→ **Exercise**: Your job is to retype the whole listing exactly.

Records provided START

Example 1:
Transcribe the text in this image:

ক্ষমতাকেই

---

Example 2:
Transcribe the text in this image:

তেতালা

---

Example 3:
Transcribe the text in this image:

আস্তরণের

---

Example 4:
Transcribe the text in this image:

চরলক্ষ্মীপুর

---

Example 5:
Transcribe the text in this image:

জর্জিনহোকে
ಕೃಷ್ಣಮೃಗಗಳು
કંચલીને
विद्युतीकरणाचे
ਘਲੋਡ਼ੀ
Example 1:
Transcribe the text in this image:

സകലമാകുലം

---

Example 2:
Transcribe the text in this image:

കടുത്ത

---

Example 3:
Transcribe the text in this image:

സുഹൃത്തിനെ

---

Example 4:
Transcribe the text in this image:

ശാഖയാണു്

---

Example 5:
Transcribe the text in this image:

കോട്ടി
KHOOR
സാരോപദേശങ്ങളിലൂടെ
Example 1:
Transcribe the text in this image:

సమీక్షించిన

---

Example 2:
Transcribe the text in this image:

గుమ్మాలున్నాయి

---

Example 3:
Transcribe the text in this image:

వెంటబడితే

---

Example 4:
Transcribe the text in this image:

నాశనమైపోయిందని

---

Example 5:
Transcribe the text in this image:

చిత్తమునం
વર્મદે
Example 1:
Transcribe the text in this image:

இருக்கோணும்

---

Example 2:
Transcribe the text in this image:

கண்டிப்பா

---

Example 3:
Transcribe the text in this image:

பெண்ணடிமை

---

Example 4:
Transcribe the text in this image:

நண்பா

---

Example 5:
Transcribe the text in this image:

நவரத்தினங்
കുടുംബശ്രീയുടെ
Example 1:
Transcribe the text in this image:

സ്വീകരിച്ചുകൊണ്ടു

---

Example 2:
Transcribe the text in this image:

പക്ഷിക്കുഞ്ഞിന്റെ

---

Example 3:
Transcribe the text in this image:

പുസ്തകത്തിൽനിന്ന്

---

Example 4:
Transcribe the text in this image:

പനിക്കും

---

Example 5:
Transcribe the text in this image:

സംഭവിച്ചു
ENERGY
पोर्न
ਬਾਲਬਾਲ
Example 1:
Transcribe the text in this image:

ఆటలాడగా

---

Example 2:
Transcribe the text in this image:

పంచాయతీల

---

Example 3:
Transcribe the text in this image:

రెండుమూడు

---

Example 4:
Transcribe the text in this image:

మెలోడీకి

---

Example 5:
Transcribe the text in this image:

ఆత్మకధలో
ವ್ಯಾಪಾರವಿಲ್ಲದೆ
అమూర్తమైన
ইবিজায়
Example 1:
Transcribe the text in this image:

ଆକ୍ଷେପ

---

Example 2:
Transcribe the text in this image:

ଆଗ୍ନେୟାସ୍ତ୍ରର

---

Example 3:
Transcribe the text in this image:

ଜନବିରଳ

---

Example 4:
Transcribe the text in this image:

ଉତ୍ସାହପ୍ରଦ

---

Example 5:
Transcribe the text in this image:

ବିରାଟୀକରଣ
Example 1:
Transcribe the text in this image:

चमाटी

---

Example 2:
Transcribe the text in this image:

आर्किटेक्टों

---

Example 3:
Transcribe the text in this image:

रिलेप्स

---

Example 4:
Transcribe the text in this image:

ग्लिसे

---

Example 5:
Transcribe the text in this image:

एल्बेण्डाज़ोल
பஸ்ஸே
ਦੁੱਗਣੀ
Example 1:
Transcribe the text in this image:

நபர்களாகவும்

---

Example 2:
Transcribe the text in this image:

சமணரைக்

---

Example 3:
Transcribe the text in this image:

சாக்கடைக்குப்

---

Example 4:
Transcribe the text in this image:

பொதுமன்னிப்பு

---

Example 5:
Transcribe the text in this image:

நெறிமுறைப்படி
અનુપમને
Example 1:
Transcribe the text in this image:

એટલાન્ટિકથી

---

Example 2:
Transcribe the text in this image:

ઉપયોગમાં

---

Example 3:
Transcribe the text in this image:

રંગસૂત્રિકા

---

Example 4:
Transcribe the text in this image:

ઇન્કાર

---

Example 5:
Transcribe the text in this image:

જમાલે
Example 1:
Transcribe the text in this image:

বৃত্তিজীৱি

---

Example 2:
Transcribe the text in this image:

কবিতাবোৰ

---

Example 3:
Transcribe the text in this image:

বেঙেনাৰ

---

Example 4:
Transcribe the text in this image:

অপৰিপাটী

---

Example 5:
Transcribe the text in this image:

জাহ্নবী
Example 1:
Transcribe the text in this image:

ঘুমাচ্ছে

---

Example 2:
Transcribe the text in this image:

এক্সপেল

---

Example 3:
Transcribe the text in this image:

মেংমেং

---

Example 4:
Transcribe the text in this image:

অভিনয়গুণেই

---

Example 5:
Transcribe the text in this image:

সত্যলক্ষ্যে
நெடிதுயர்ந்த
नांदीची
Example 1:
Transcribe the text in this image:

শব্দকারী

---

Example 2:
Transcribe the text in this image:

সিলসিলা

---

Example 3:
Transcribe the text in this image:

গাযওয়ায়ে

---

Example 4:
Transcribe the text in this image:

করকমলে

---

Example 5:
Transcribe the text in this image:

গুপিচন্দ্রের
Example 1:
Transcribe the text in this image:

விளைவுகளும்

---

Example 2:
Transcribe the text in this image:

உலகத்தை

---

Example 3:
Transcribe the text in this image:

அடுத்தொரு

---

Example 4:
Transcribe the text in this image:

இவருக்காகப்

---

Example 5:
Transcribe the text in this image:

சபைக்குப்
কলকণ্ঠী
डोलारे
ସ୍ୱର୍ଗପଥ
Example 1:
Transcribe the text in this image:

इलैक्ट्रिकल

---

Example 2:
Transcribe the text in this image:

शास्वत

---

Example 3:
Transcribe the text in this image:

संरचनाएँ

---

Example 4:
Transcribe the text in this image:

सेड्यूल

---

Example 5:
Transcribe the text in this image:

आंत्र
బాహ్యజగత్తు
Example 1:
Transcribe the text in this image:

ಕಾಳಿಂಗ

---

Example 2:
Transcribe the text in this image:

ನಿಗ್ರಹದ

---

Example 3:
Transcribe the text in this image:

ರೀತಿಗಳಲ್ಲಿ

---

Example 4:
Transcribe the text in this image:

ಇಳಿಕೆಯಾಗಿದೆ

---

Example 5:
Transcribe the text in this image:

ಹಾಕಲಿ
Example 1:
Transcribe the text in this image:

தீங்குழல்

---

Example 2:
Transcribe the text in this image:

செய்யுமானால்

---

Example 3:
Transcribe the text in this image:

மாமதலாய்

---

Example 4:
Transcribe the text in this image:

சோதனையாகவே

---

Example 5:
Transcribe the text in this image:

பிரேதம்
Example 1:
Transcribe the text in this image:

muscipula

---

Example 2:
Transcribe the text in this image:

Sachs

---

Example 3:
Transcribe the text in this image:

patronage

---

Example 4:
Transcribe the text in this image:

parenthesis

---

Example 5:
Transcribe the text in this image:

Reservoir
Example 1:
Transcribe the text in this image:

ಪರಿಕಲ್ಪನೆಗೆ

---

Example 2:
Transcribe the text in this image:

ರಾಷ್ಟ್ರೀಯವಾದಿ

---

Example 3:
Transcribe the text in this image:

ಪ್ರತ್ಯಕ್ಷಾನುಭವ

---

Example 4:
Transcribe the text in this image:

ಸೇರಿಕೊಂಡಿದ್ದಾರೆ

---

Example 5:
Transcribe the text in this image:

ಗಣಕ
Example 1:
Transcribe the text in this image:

Records provided END

→ **Solution to the exercise**:
Example 1:
Transcribe the text in this image:

ক্ষমতাকেই

---

Example 2:
Transcribe the text in this image:

তেতালা

---

Example 3:
Transcribe the text in this image:

আস্তরণের

---

Example 4:
Transcribe the text in this image:

চরলক্ষ্মীপুর

---

Example 5:
Transcribe the text in this image:

জর্জিনহোকে
ಕೃಷ್ಣಮೃಗಗಳು
કંચલીને
विद्युतीकरणाचे
ਘਲੋਡ਼ੀ
Example 1:
Transcribe the text in this image:

സകലമാകുലം

---

Example 2:
Transcribe the text in this image:

കടുത്ത

---

Example 3:
Transcribe the text in this image:

സുഹൃത്തിനെ

---

Example 4:
Transcribe the text in this image:

ശാഖയാണു്

---

Example 5:
Transcribe the text in this image:

കോട്ടി
KHOOR
സാരോപദേശങ്ങളിലൂടെ
Example 1:
Transcribe the text in this image:

సమీక్షించిన

---

Example 2:
Transcribe the text in this image:

గుమ్మాలున్నాయి

---

Example 3:
Transcribe the text in this image:

వెంటబడితే

---

Example 4:
Transcribe the text in this image:

నాశనమైపోయిందని

---

Example 5:
Transcribe the text in this image:

చిత్తమునం
વર્મદે
Example 1:
Transcribe the text in this image:

இருக்கோணும்

---

Example 2:
Transcribe the text in this image:

கண்டிப்பா

---

Example 3:
Transcribe the text in this image:

பெண்ணடிமை

---

Example 4:
Transcribe the text in this image:

நண்பா

---

Example 5:
Transcribe the text in this image:

நவரத்தினங்
കുടുംബശ്രീയുടെ
Example 1:
Transcribe the text in this image:

സ്വീകരിച്ചുകൊണ്ടു

---

Example 2:
Transcribe the text in this image:

പക്ഷിക്കുഞ്ഞിന്റെ

---

Example 3:
Transcribe the text in this image:

പുസ്തകത്തിൽനിന്ന്

---

Example 4:
Transcribe the text in this image:

പനിക്കും

---

Example 5:
Transcribe the text in this image:

സംഭവിച്ചു
ENERGY
पोर्न
ਬਾਲਬਾਲ
Example 1:
Transcribe the text in this image:

ఆటలాడగా

---

Example 2:
Transcribe the text in this image:

పంచాయతీల

---

Example 3:
Transcribe the text in this image:

రెండుమూడు

---

Example 4:
Transcribe the text in this image:

మెలోడీకి

---

Example 5:
Transcribe the text in this image:

ఆత్మకధలో
ವ್ಯಾಪಾರವಿಲ್ಲದೆ
అమూర్తమైన
ইবিজায়
Example 1:
Transcribe the text in this image:

ଆକ୍ଷେପ

---

Example 2:
Transcribe the text in this image:

ଆଗ୍ନେୟାସ୍ତ୍ରର

---

Example 3:
Transcribe the text in this image:

ଜନବିରଳ

---

Example 4:
Transcribe the text in this image:

ଉତ୍ସାହପ୍ରଦ

---

Example 5:
Transcribe the text in this image:

ବିରାଟୀକରଣ
Example 1:
Transcribe the text in this image:

चमाटी

---

Example 2:
Transcribe the text in this image:

आर्किटेक्टों

---

Example 3:
Transcribe the text in this image:

रिलेप्स

---

Example 4:
Transcribe the text in this image:

ग्लिसे

---

Example 5:
Transcribe the text in this image:

एल्बेण्डाज़ोल
பஸ்ஸே
ਦੁੱਗਣੀ
Example 1:
Transcribe the text in this image:

நபர்களாகவும்

---

Example 2:
Transcribe the text in this image:

சமணரைக்

---

Example 3:
Transcribe the text in this image:

சாக்கடைக்குப்

---

Example 4:
Transcribe the text in this image:

பொதுமன்னிப்பு

---

Example 5:
Transcribe the text in this image:

நெறிமுறைப்படி
અનુપમને
Example 1:
Transcribe the text in this image:

એટલાન્ટિકથી

---

Example 2:
Transcribe the text in this image:

ઉપયોગમાં

---

Example 3:
Transcribe the text in this image:

રંગસૂત્રિકા

---

Example 4:
Transcribe the text in this image:

ઇન્કાર

---

Example 5:
Transcribe the text in this image:

જમાલે
Example 1:
Transcribe the text in this image:

বৃত্তিজীৱি

---

Example 2:
Transcribe the text in this image:

কবিতাবোৰ

---

Example 3:
Transcribe the text in this image:

বেঙেনাৰ

---

Example 4:
Transcribe the text in this image:

অপৰিপাটী

---

Example 5:
Transcribe the text in this image:

জাহ্নবী
Example 1:
Transcribe the text in this image:

ঘুমাচ্ছে

---

Example 2:
Transcribe the text in this image:

এক্সপেল

---

Example 3:
Transcribe the text in this image:

মেংমেং

---

Example 4:
Transcribe the text in this image:

অভিনয়গুণেই

---

Example 5:
Transcribe the text in this image:

সত্যলক্ষ্যে
நெடிதுயர்ந்த
नांदीची
Example 1:
Transcribe the text in this image:

শব্দকারী

---

Example 2:
Transcribe the text in this image:

সিলসিলা

---

Example 3:
Transcribe the text in this image:

গাযওয়ায়ে

---

Example 4:
Transcribe the text in this image:

করকমলে

---

Example 5:
Transcribe the text in this image:

গুপিচন্দ্রের
Example 1:
Transcribe the text in this image:

விளைவுகளும்

---

Example 2:
Transcribe the text in this image:

உலகத்தை

---

Example 3:
Transcribe the text in this image:

அடுத்தொரு

---

Example 4:
Transcribe the text in this image:

இவருக்காகப்

---

Example 5:
Transcribe the text in this image:

சபைக்குப்
কলকণ্ঠী
डोलारे
ସ୍ୱର୍ଗପଥ
Example 1:
Transcribe the text in this image:

इलैक्ट्रिकल

---

Example 2:
Transcribe the text in this image:

शास्वत

---

Example 3:
Transcribe the text in this image:

संरचनाएँ

---

Example 4:
Transcribe the text in this image:

सेड्यूल

---

Example 5:
Transcribe the text in this image:

आंत्र
బాహ్యజగత్తు
Example 1:
Transcribe the text in this image:

ಕಾಳಿಂಗ

---

Example 2:
Transcribe the text in this image:

ನಿಗ್ರಹದ

---

Example 3:
Transcribe the text in this image:

ರೀತಿಗಳಲ್ಲಿ

---

Example 4:
Transcribe the text in this image:

ಇಳಿಕೆಯಾಗಿದೆ

---

Example 5:
Transcribe the text in this image:

ಹಾಕಲಿ
Example 1:
Transcribe the text in this image:

தீங்குழல்

---

Example 2:
Transcribe the text in this image:

செய்யுமானால்

---

Example 3:
Transcribe the text in this image:

மாமதலாய்

---

Example 4:
Transcribe the text in this image:

சோதனையாகவே

---

Example 5:
Transcribe the text in this image:

பிரேதம்
Example 1:
Transcribe the text in this image:

muscipula

---

Example 2:
Transcribe the text in this image:

Sachs

---

Example 3:
Transcribe the text in this image:

patronage

---

Example 4:
Transcribe the text in this image:

parenthesis

---

Example 5:
Transcribe the text in this image:

Reservoir
Example 1:
Transcribe the text in this image:

ಪರಿಕಲ್ಪನೆಗೆ

---

Example 2:
Transcribe the text in this image:

ರಾಷ್ಟ್ರೀಯವಾದಿ

---

Example 3:
Transcribe the text in this image:

ಪ್ರತ್ಯಕ್ಷಾನುಭವ

---

Example 4:
Transcribe the text in this image:

ಸೇರಿಕೊಂಡಿದ್ದಾರೆ

---

Example 5:
Transcribe the text in this image:

ಗಣಕ
Example 1:
Transcribe the text in this image:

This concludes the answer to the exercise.